WHAT IS BEING ASKED
Search the data below, and report every line in which "proceed" occurs.

INFORMATION
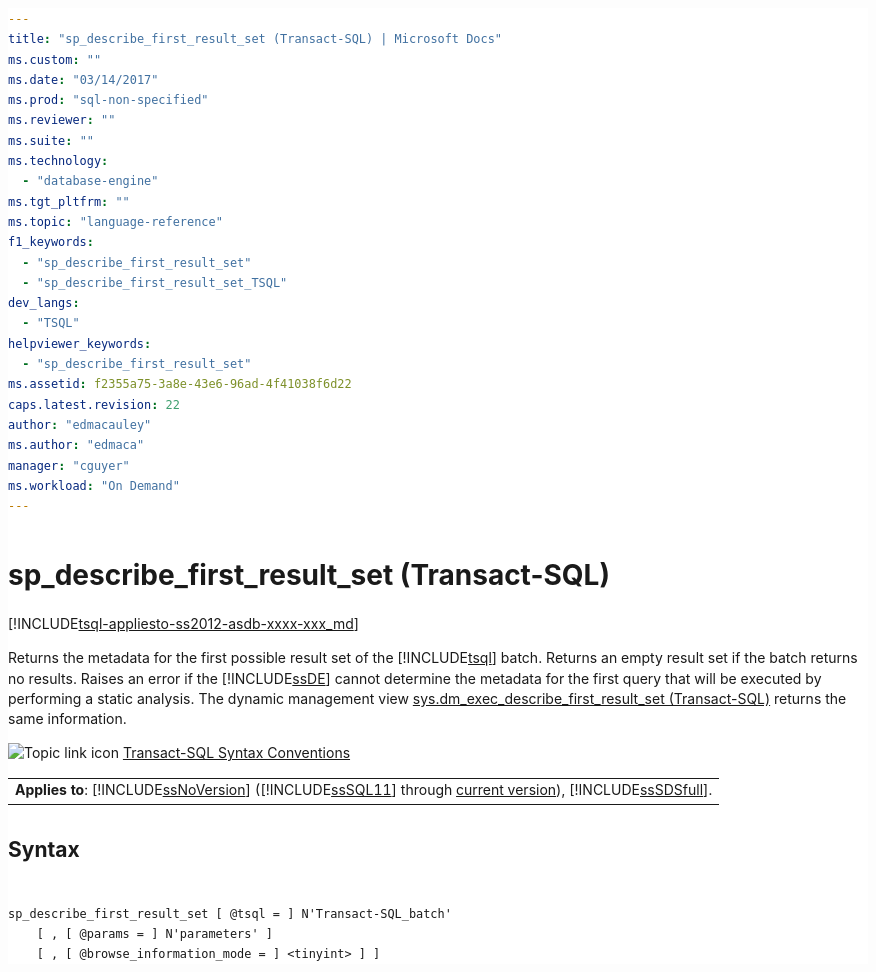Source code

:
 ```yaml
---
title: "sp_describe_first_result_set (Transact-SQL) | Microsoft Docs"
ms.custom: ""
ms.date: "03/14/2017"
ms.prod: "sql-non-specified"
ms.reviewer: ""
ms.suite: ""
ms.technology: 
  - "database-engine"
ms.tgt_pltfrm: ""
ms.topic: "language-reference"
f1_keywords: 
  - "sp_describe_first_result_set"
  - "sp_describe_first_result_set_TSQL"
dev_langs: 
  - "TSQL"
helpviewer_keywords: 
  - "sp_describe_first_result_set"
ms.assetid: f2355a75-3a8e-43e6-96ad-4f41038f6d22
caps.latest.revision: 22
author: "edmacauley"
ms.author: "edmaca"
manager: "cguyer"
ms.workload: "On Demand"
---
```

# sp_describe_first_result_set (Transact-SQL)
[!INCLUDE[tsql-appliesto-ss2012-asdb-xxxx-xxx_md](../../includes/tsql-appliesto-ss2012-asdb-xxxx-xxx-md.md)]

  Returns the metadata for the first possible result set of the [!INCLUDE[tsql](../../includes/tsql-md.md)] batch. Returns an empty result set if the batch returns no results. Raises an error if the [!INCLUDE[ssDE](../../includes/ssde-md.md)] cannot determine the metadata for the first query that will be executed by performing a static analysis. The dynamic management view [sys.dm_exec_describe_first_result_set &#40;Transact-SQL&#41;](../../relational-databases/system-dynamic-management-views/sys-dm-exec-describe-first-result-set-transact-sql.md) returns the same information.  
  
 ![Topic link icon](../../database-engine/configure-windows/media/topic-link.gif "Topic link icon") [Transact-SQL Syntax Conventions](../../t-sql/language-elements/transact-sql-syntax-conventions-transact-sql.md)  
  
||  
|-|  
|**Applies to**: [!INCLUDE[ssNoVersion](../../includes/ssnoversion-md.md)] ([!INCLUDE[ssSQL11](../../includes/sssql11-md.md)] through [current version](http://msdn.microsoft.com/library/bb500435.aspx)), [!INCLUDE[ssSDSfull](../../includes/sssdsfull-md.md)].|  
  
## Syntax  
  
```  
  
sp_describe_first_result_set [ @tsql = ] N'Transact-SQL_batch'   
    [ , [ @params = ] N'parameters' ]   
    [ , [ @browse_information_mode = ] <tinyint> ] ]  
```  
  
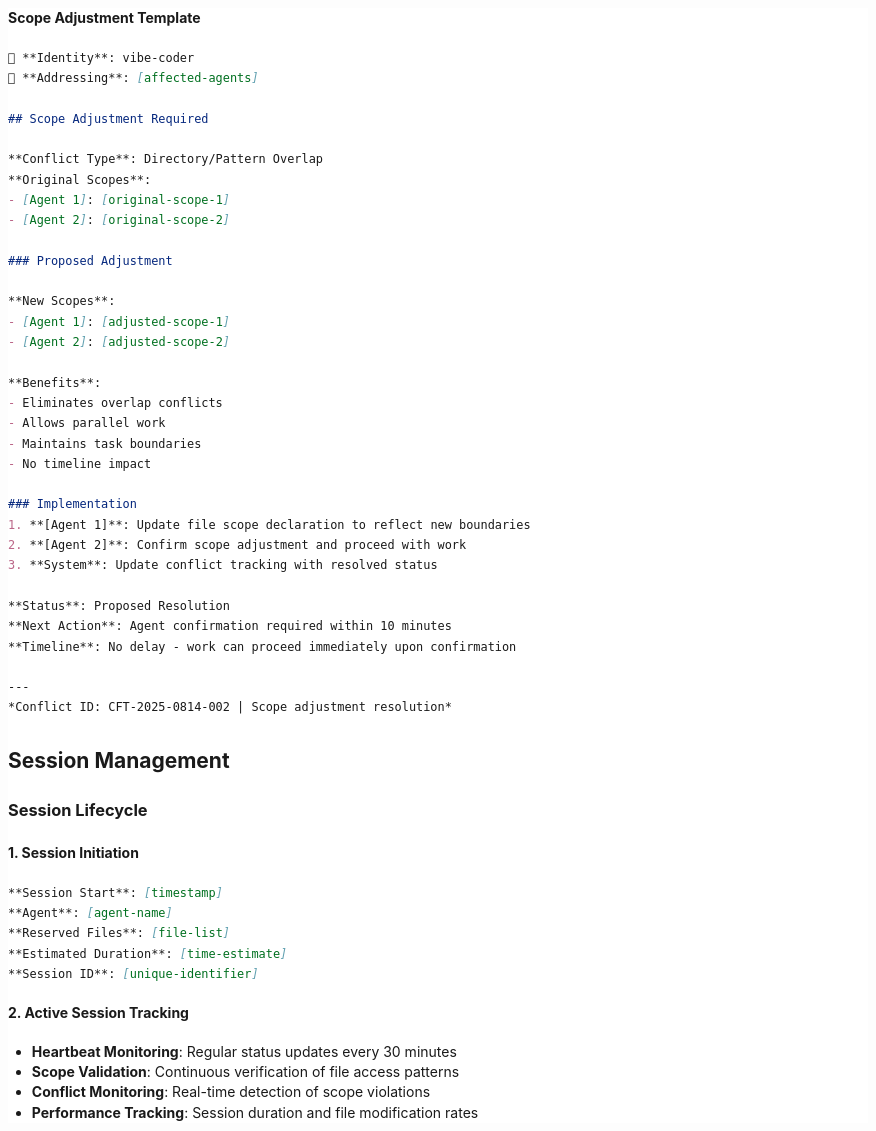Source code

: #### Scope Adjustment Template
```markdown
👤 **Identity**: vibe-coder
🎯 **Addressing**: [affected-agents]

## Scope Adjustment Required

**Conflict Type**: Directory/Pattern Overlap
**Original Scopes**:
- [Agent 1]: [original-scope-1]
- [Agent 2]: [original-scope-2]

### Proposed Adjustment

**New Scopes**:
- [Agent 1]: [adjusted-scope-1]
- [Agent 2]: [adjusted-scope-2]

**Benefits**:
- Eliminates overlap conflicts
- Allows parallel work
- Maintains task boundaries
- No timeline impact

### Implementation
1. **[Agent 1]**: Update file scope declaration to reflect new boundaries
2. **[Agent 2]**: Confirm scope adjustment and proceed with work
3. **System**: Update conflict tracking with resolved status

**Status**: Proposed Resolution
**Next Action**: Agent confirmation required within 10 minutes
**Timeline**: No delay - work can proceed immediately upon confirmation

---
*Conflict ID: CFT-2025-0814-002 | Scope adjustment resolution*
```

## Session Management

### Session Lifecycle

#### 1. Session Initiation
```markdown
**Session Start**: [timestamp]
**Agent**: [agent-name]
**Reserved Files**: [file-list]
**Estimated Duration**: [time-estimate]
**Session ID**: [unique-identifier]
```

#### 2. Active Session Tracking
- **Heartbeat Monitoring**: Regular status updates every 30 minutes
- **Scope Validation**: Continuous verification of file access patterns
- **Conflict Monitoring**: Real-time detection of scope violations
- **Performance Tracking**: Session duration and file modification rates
...
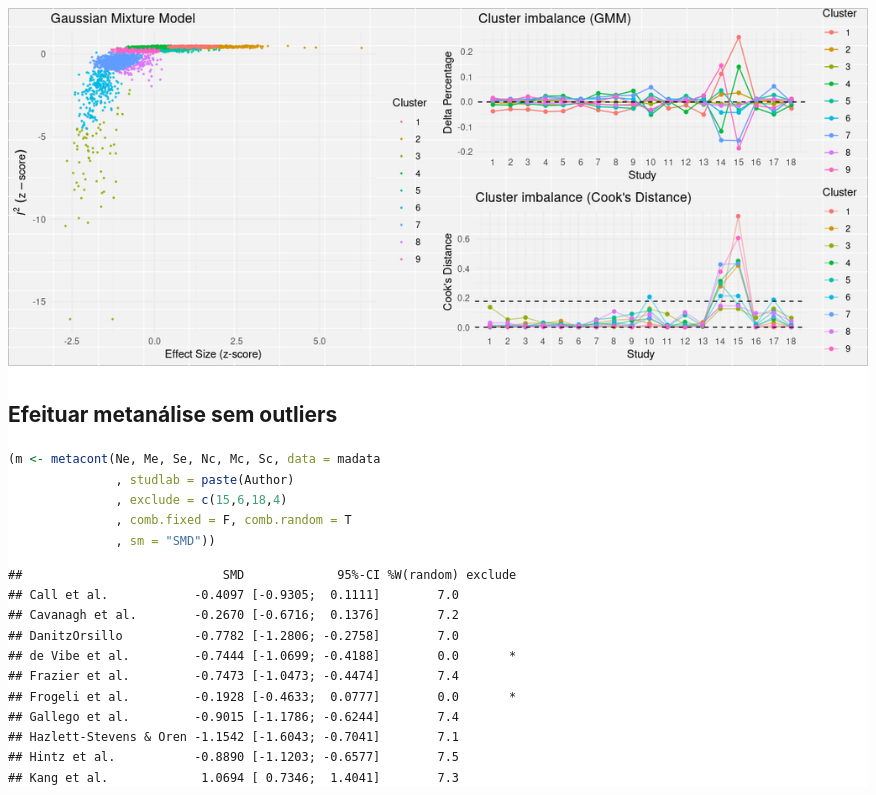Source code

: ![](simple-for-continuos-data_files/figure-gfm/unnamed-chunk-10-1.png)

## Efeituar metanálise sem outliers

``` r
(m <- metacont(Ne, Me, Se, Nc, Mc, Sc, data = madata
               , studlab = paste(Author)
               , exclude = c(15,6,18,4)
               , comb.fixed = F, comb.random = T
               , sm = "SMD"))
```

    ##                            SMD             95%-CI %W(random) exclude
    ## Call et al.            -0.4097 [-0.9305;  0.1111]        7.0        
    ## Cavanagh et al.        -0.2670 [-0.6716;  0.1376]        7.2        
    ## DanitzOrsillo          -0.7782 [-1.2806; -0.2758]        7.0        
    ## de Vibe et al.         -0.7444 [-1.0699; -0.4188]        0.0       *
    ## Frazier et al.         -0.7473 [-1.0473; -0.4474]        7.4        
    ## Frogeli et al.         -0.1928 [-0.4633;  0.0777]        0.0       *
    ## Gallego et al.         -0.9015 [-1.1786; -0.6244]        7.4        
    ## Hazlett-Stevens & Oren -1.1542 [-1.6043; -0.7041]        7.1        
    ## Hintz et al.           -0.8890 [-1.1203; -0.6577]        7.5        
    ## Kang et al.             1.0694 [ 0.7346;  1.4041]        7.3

RESULT FOR THIS TASK
2. **[Agent 2]**: Confirm scope adjustment and proceed with work
**Timeline**: No delay - work can proceed immediately upon confirmation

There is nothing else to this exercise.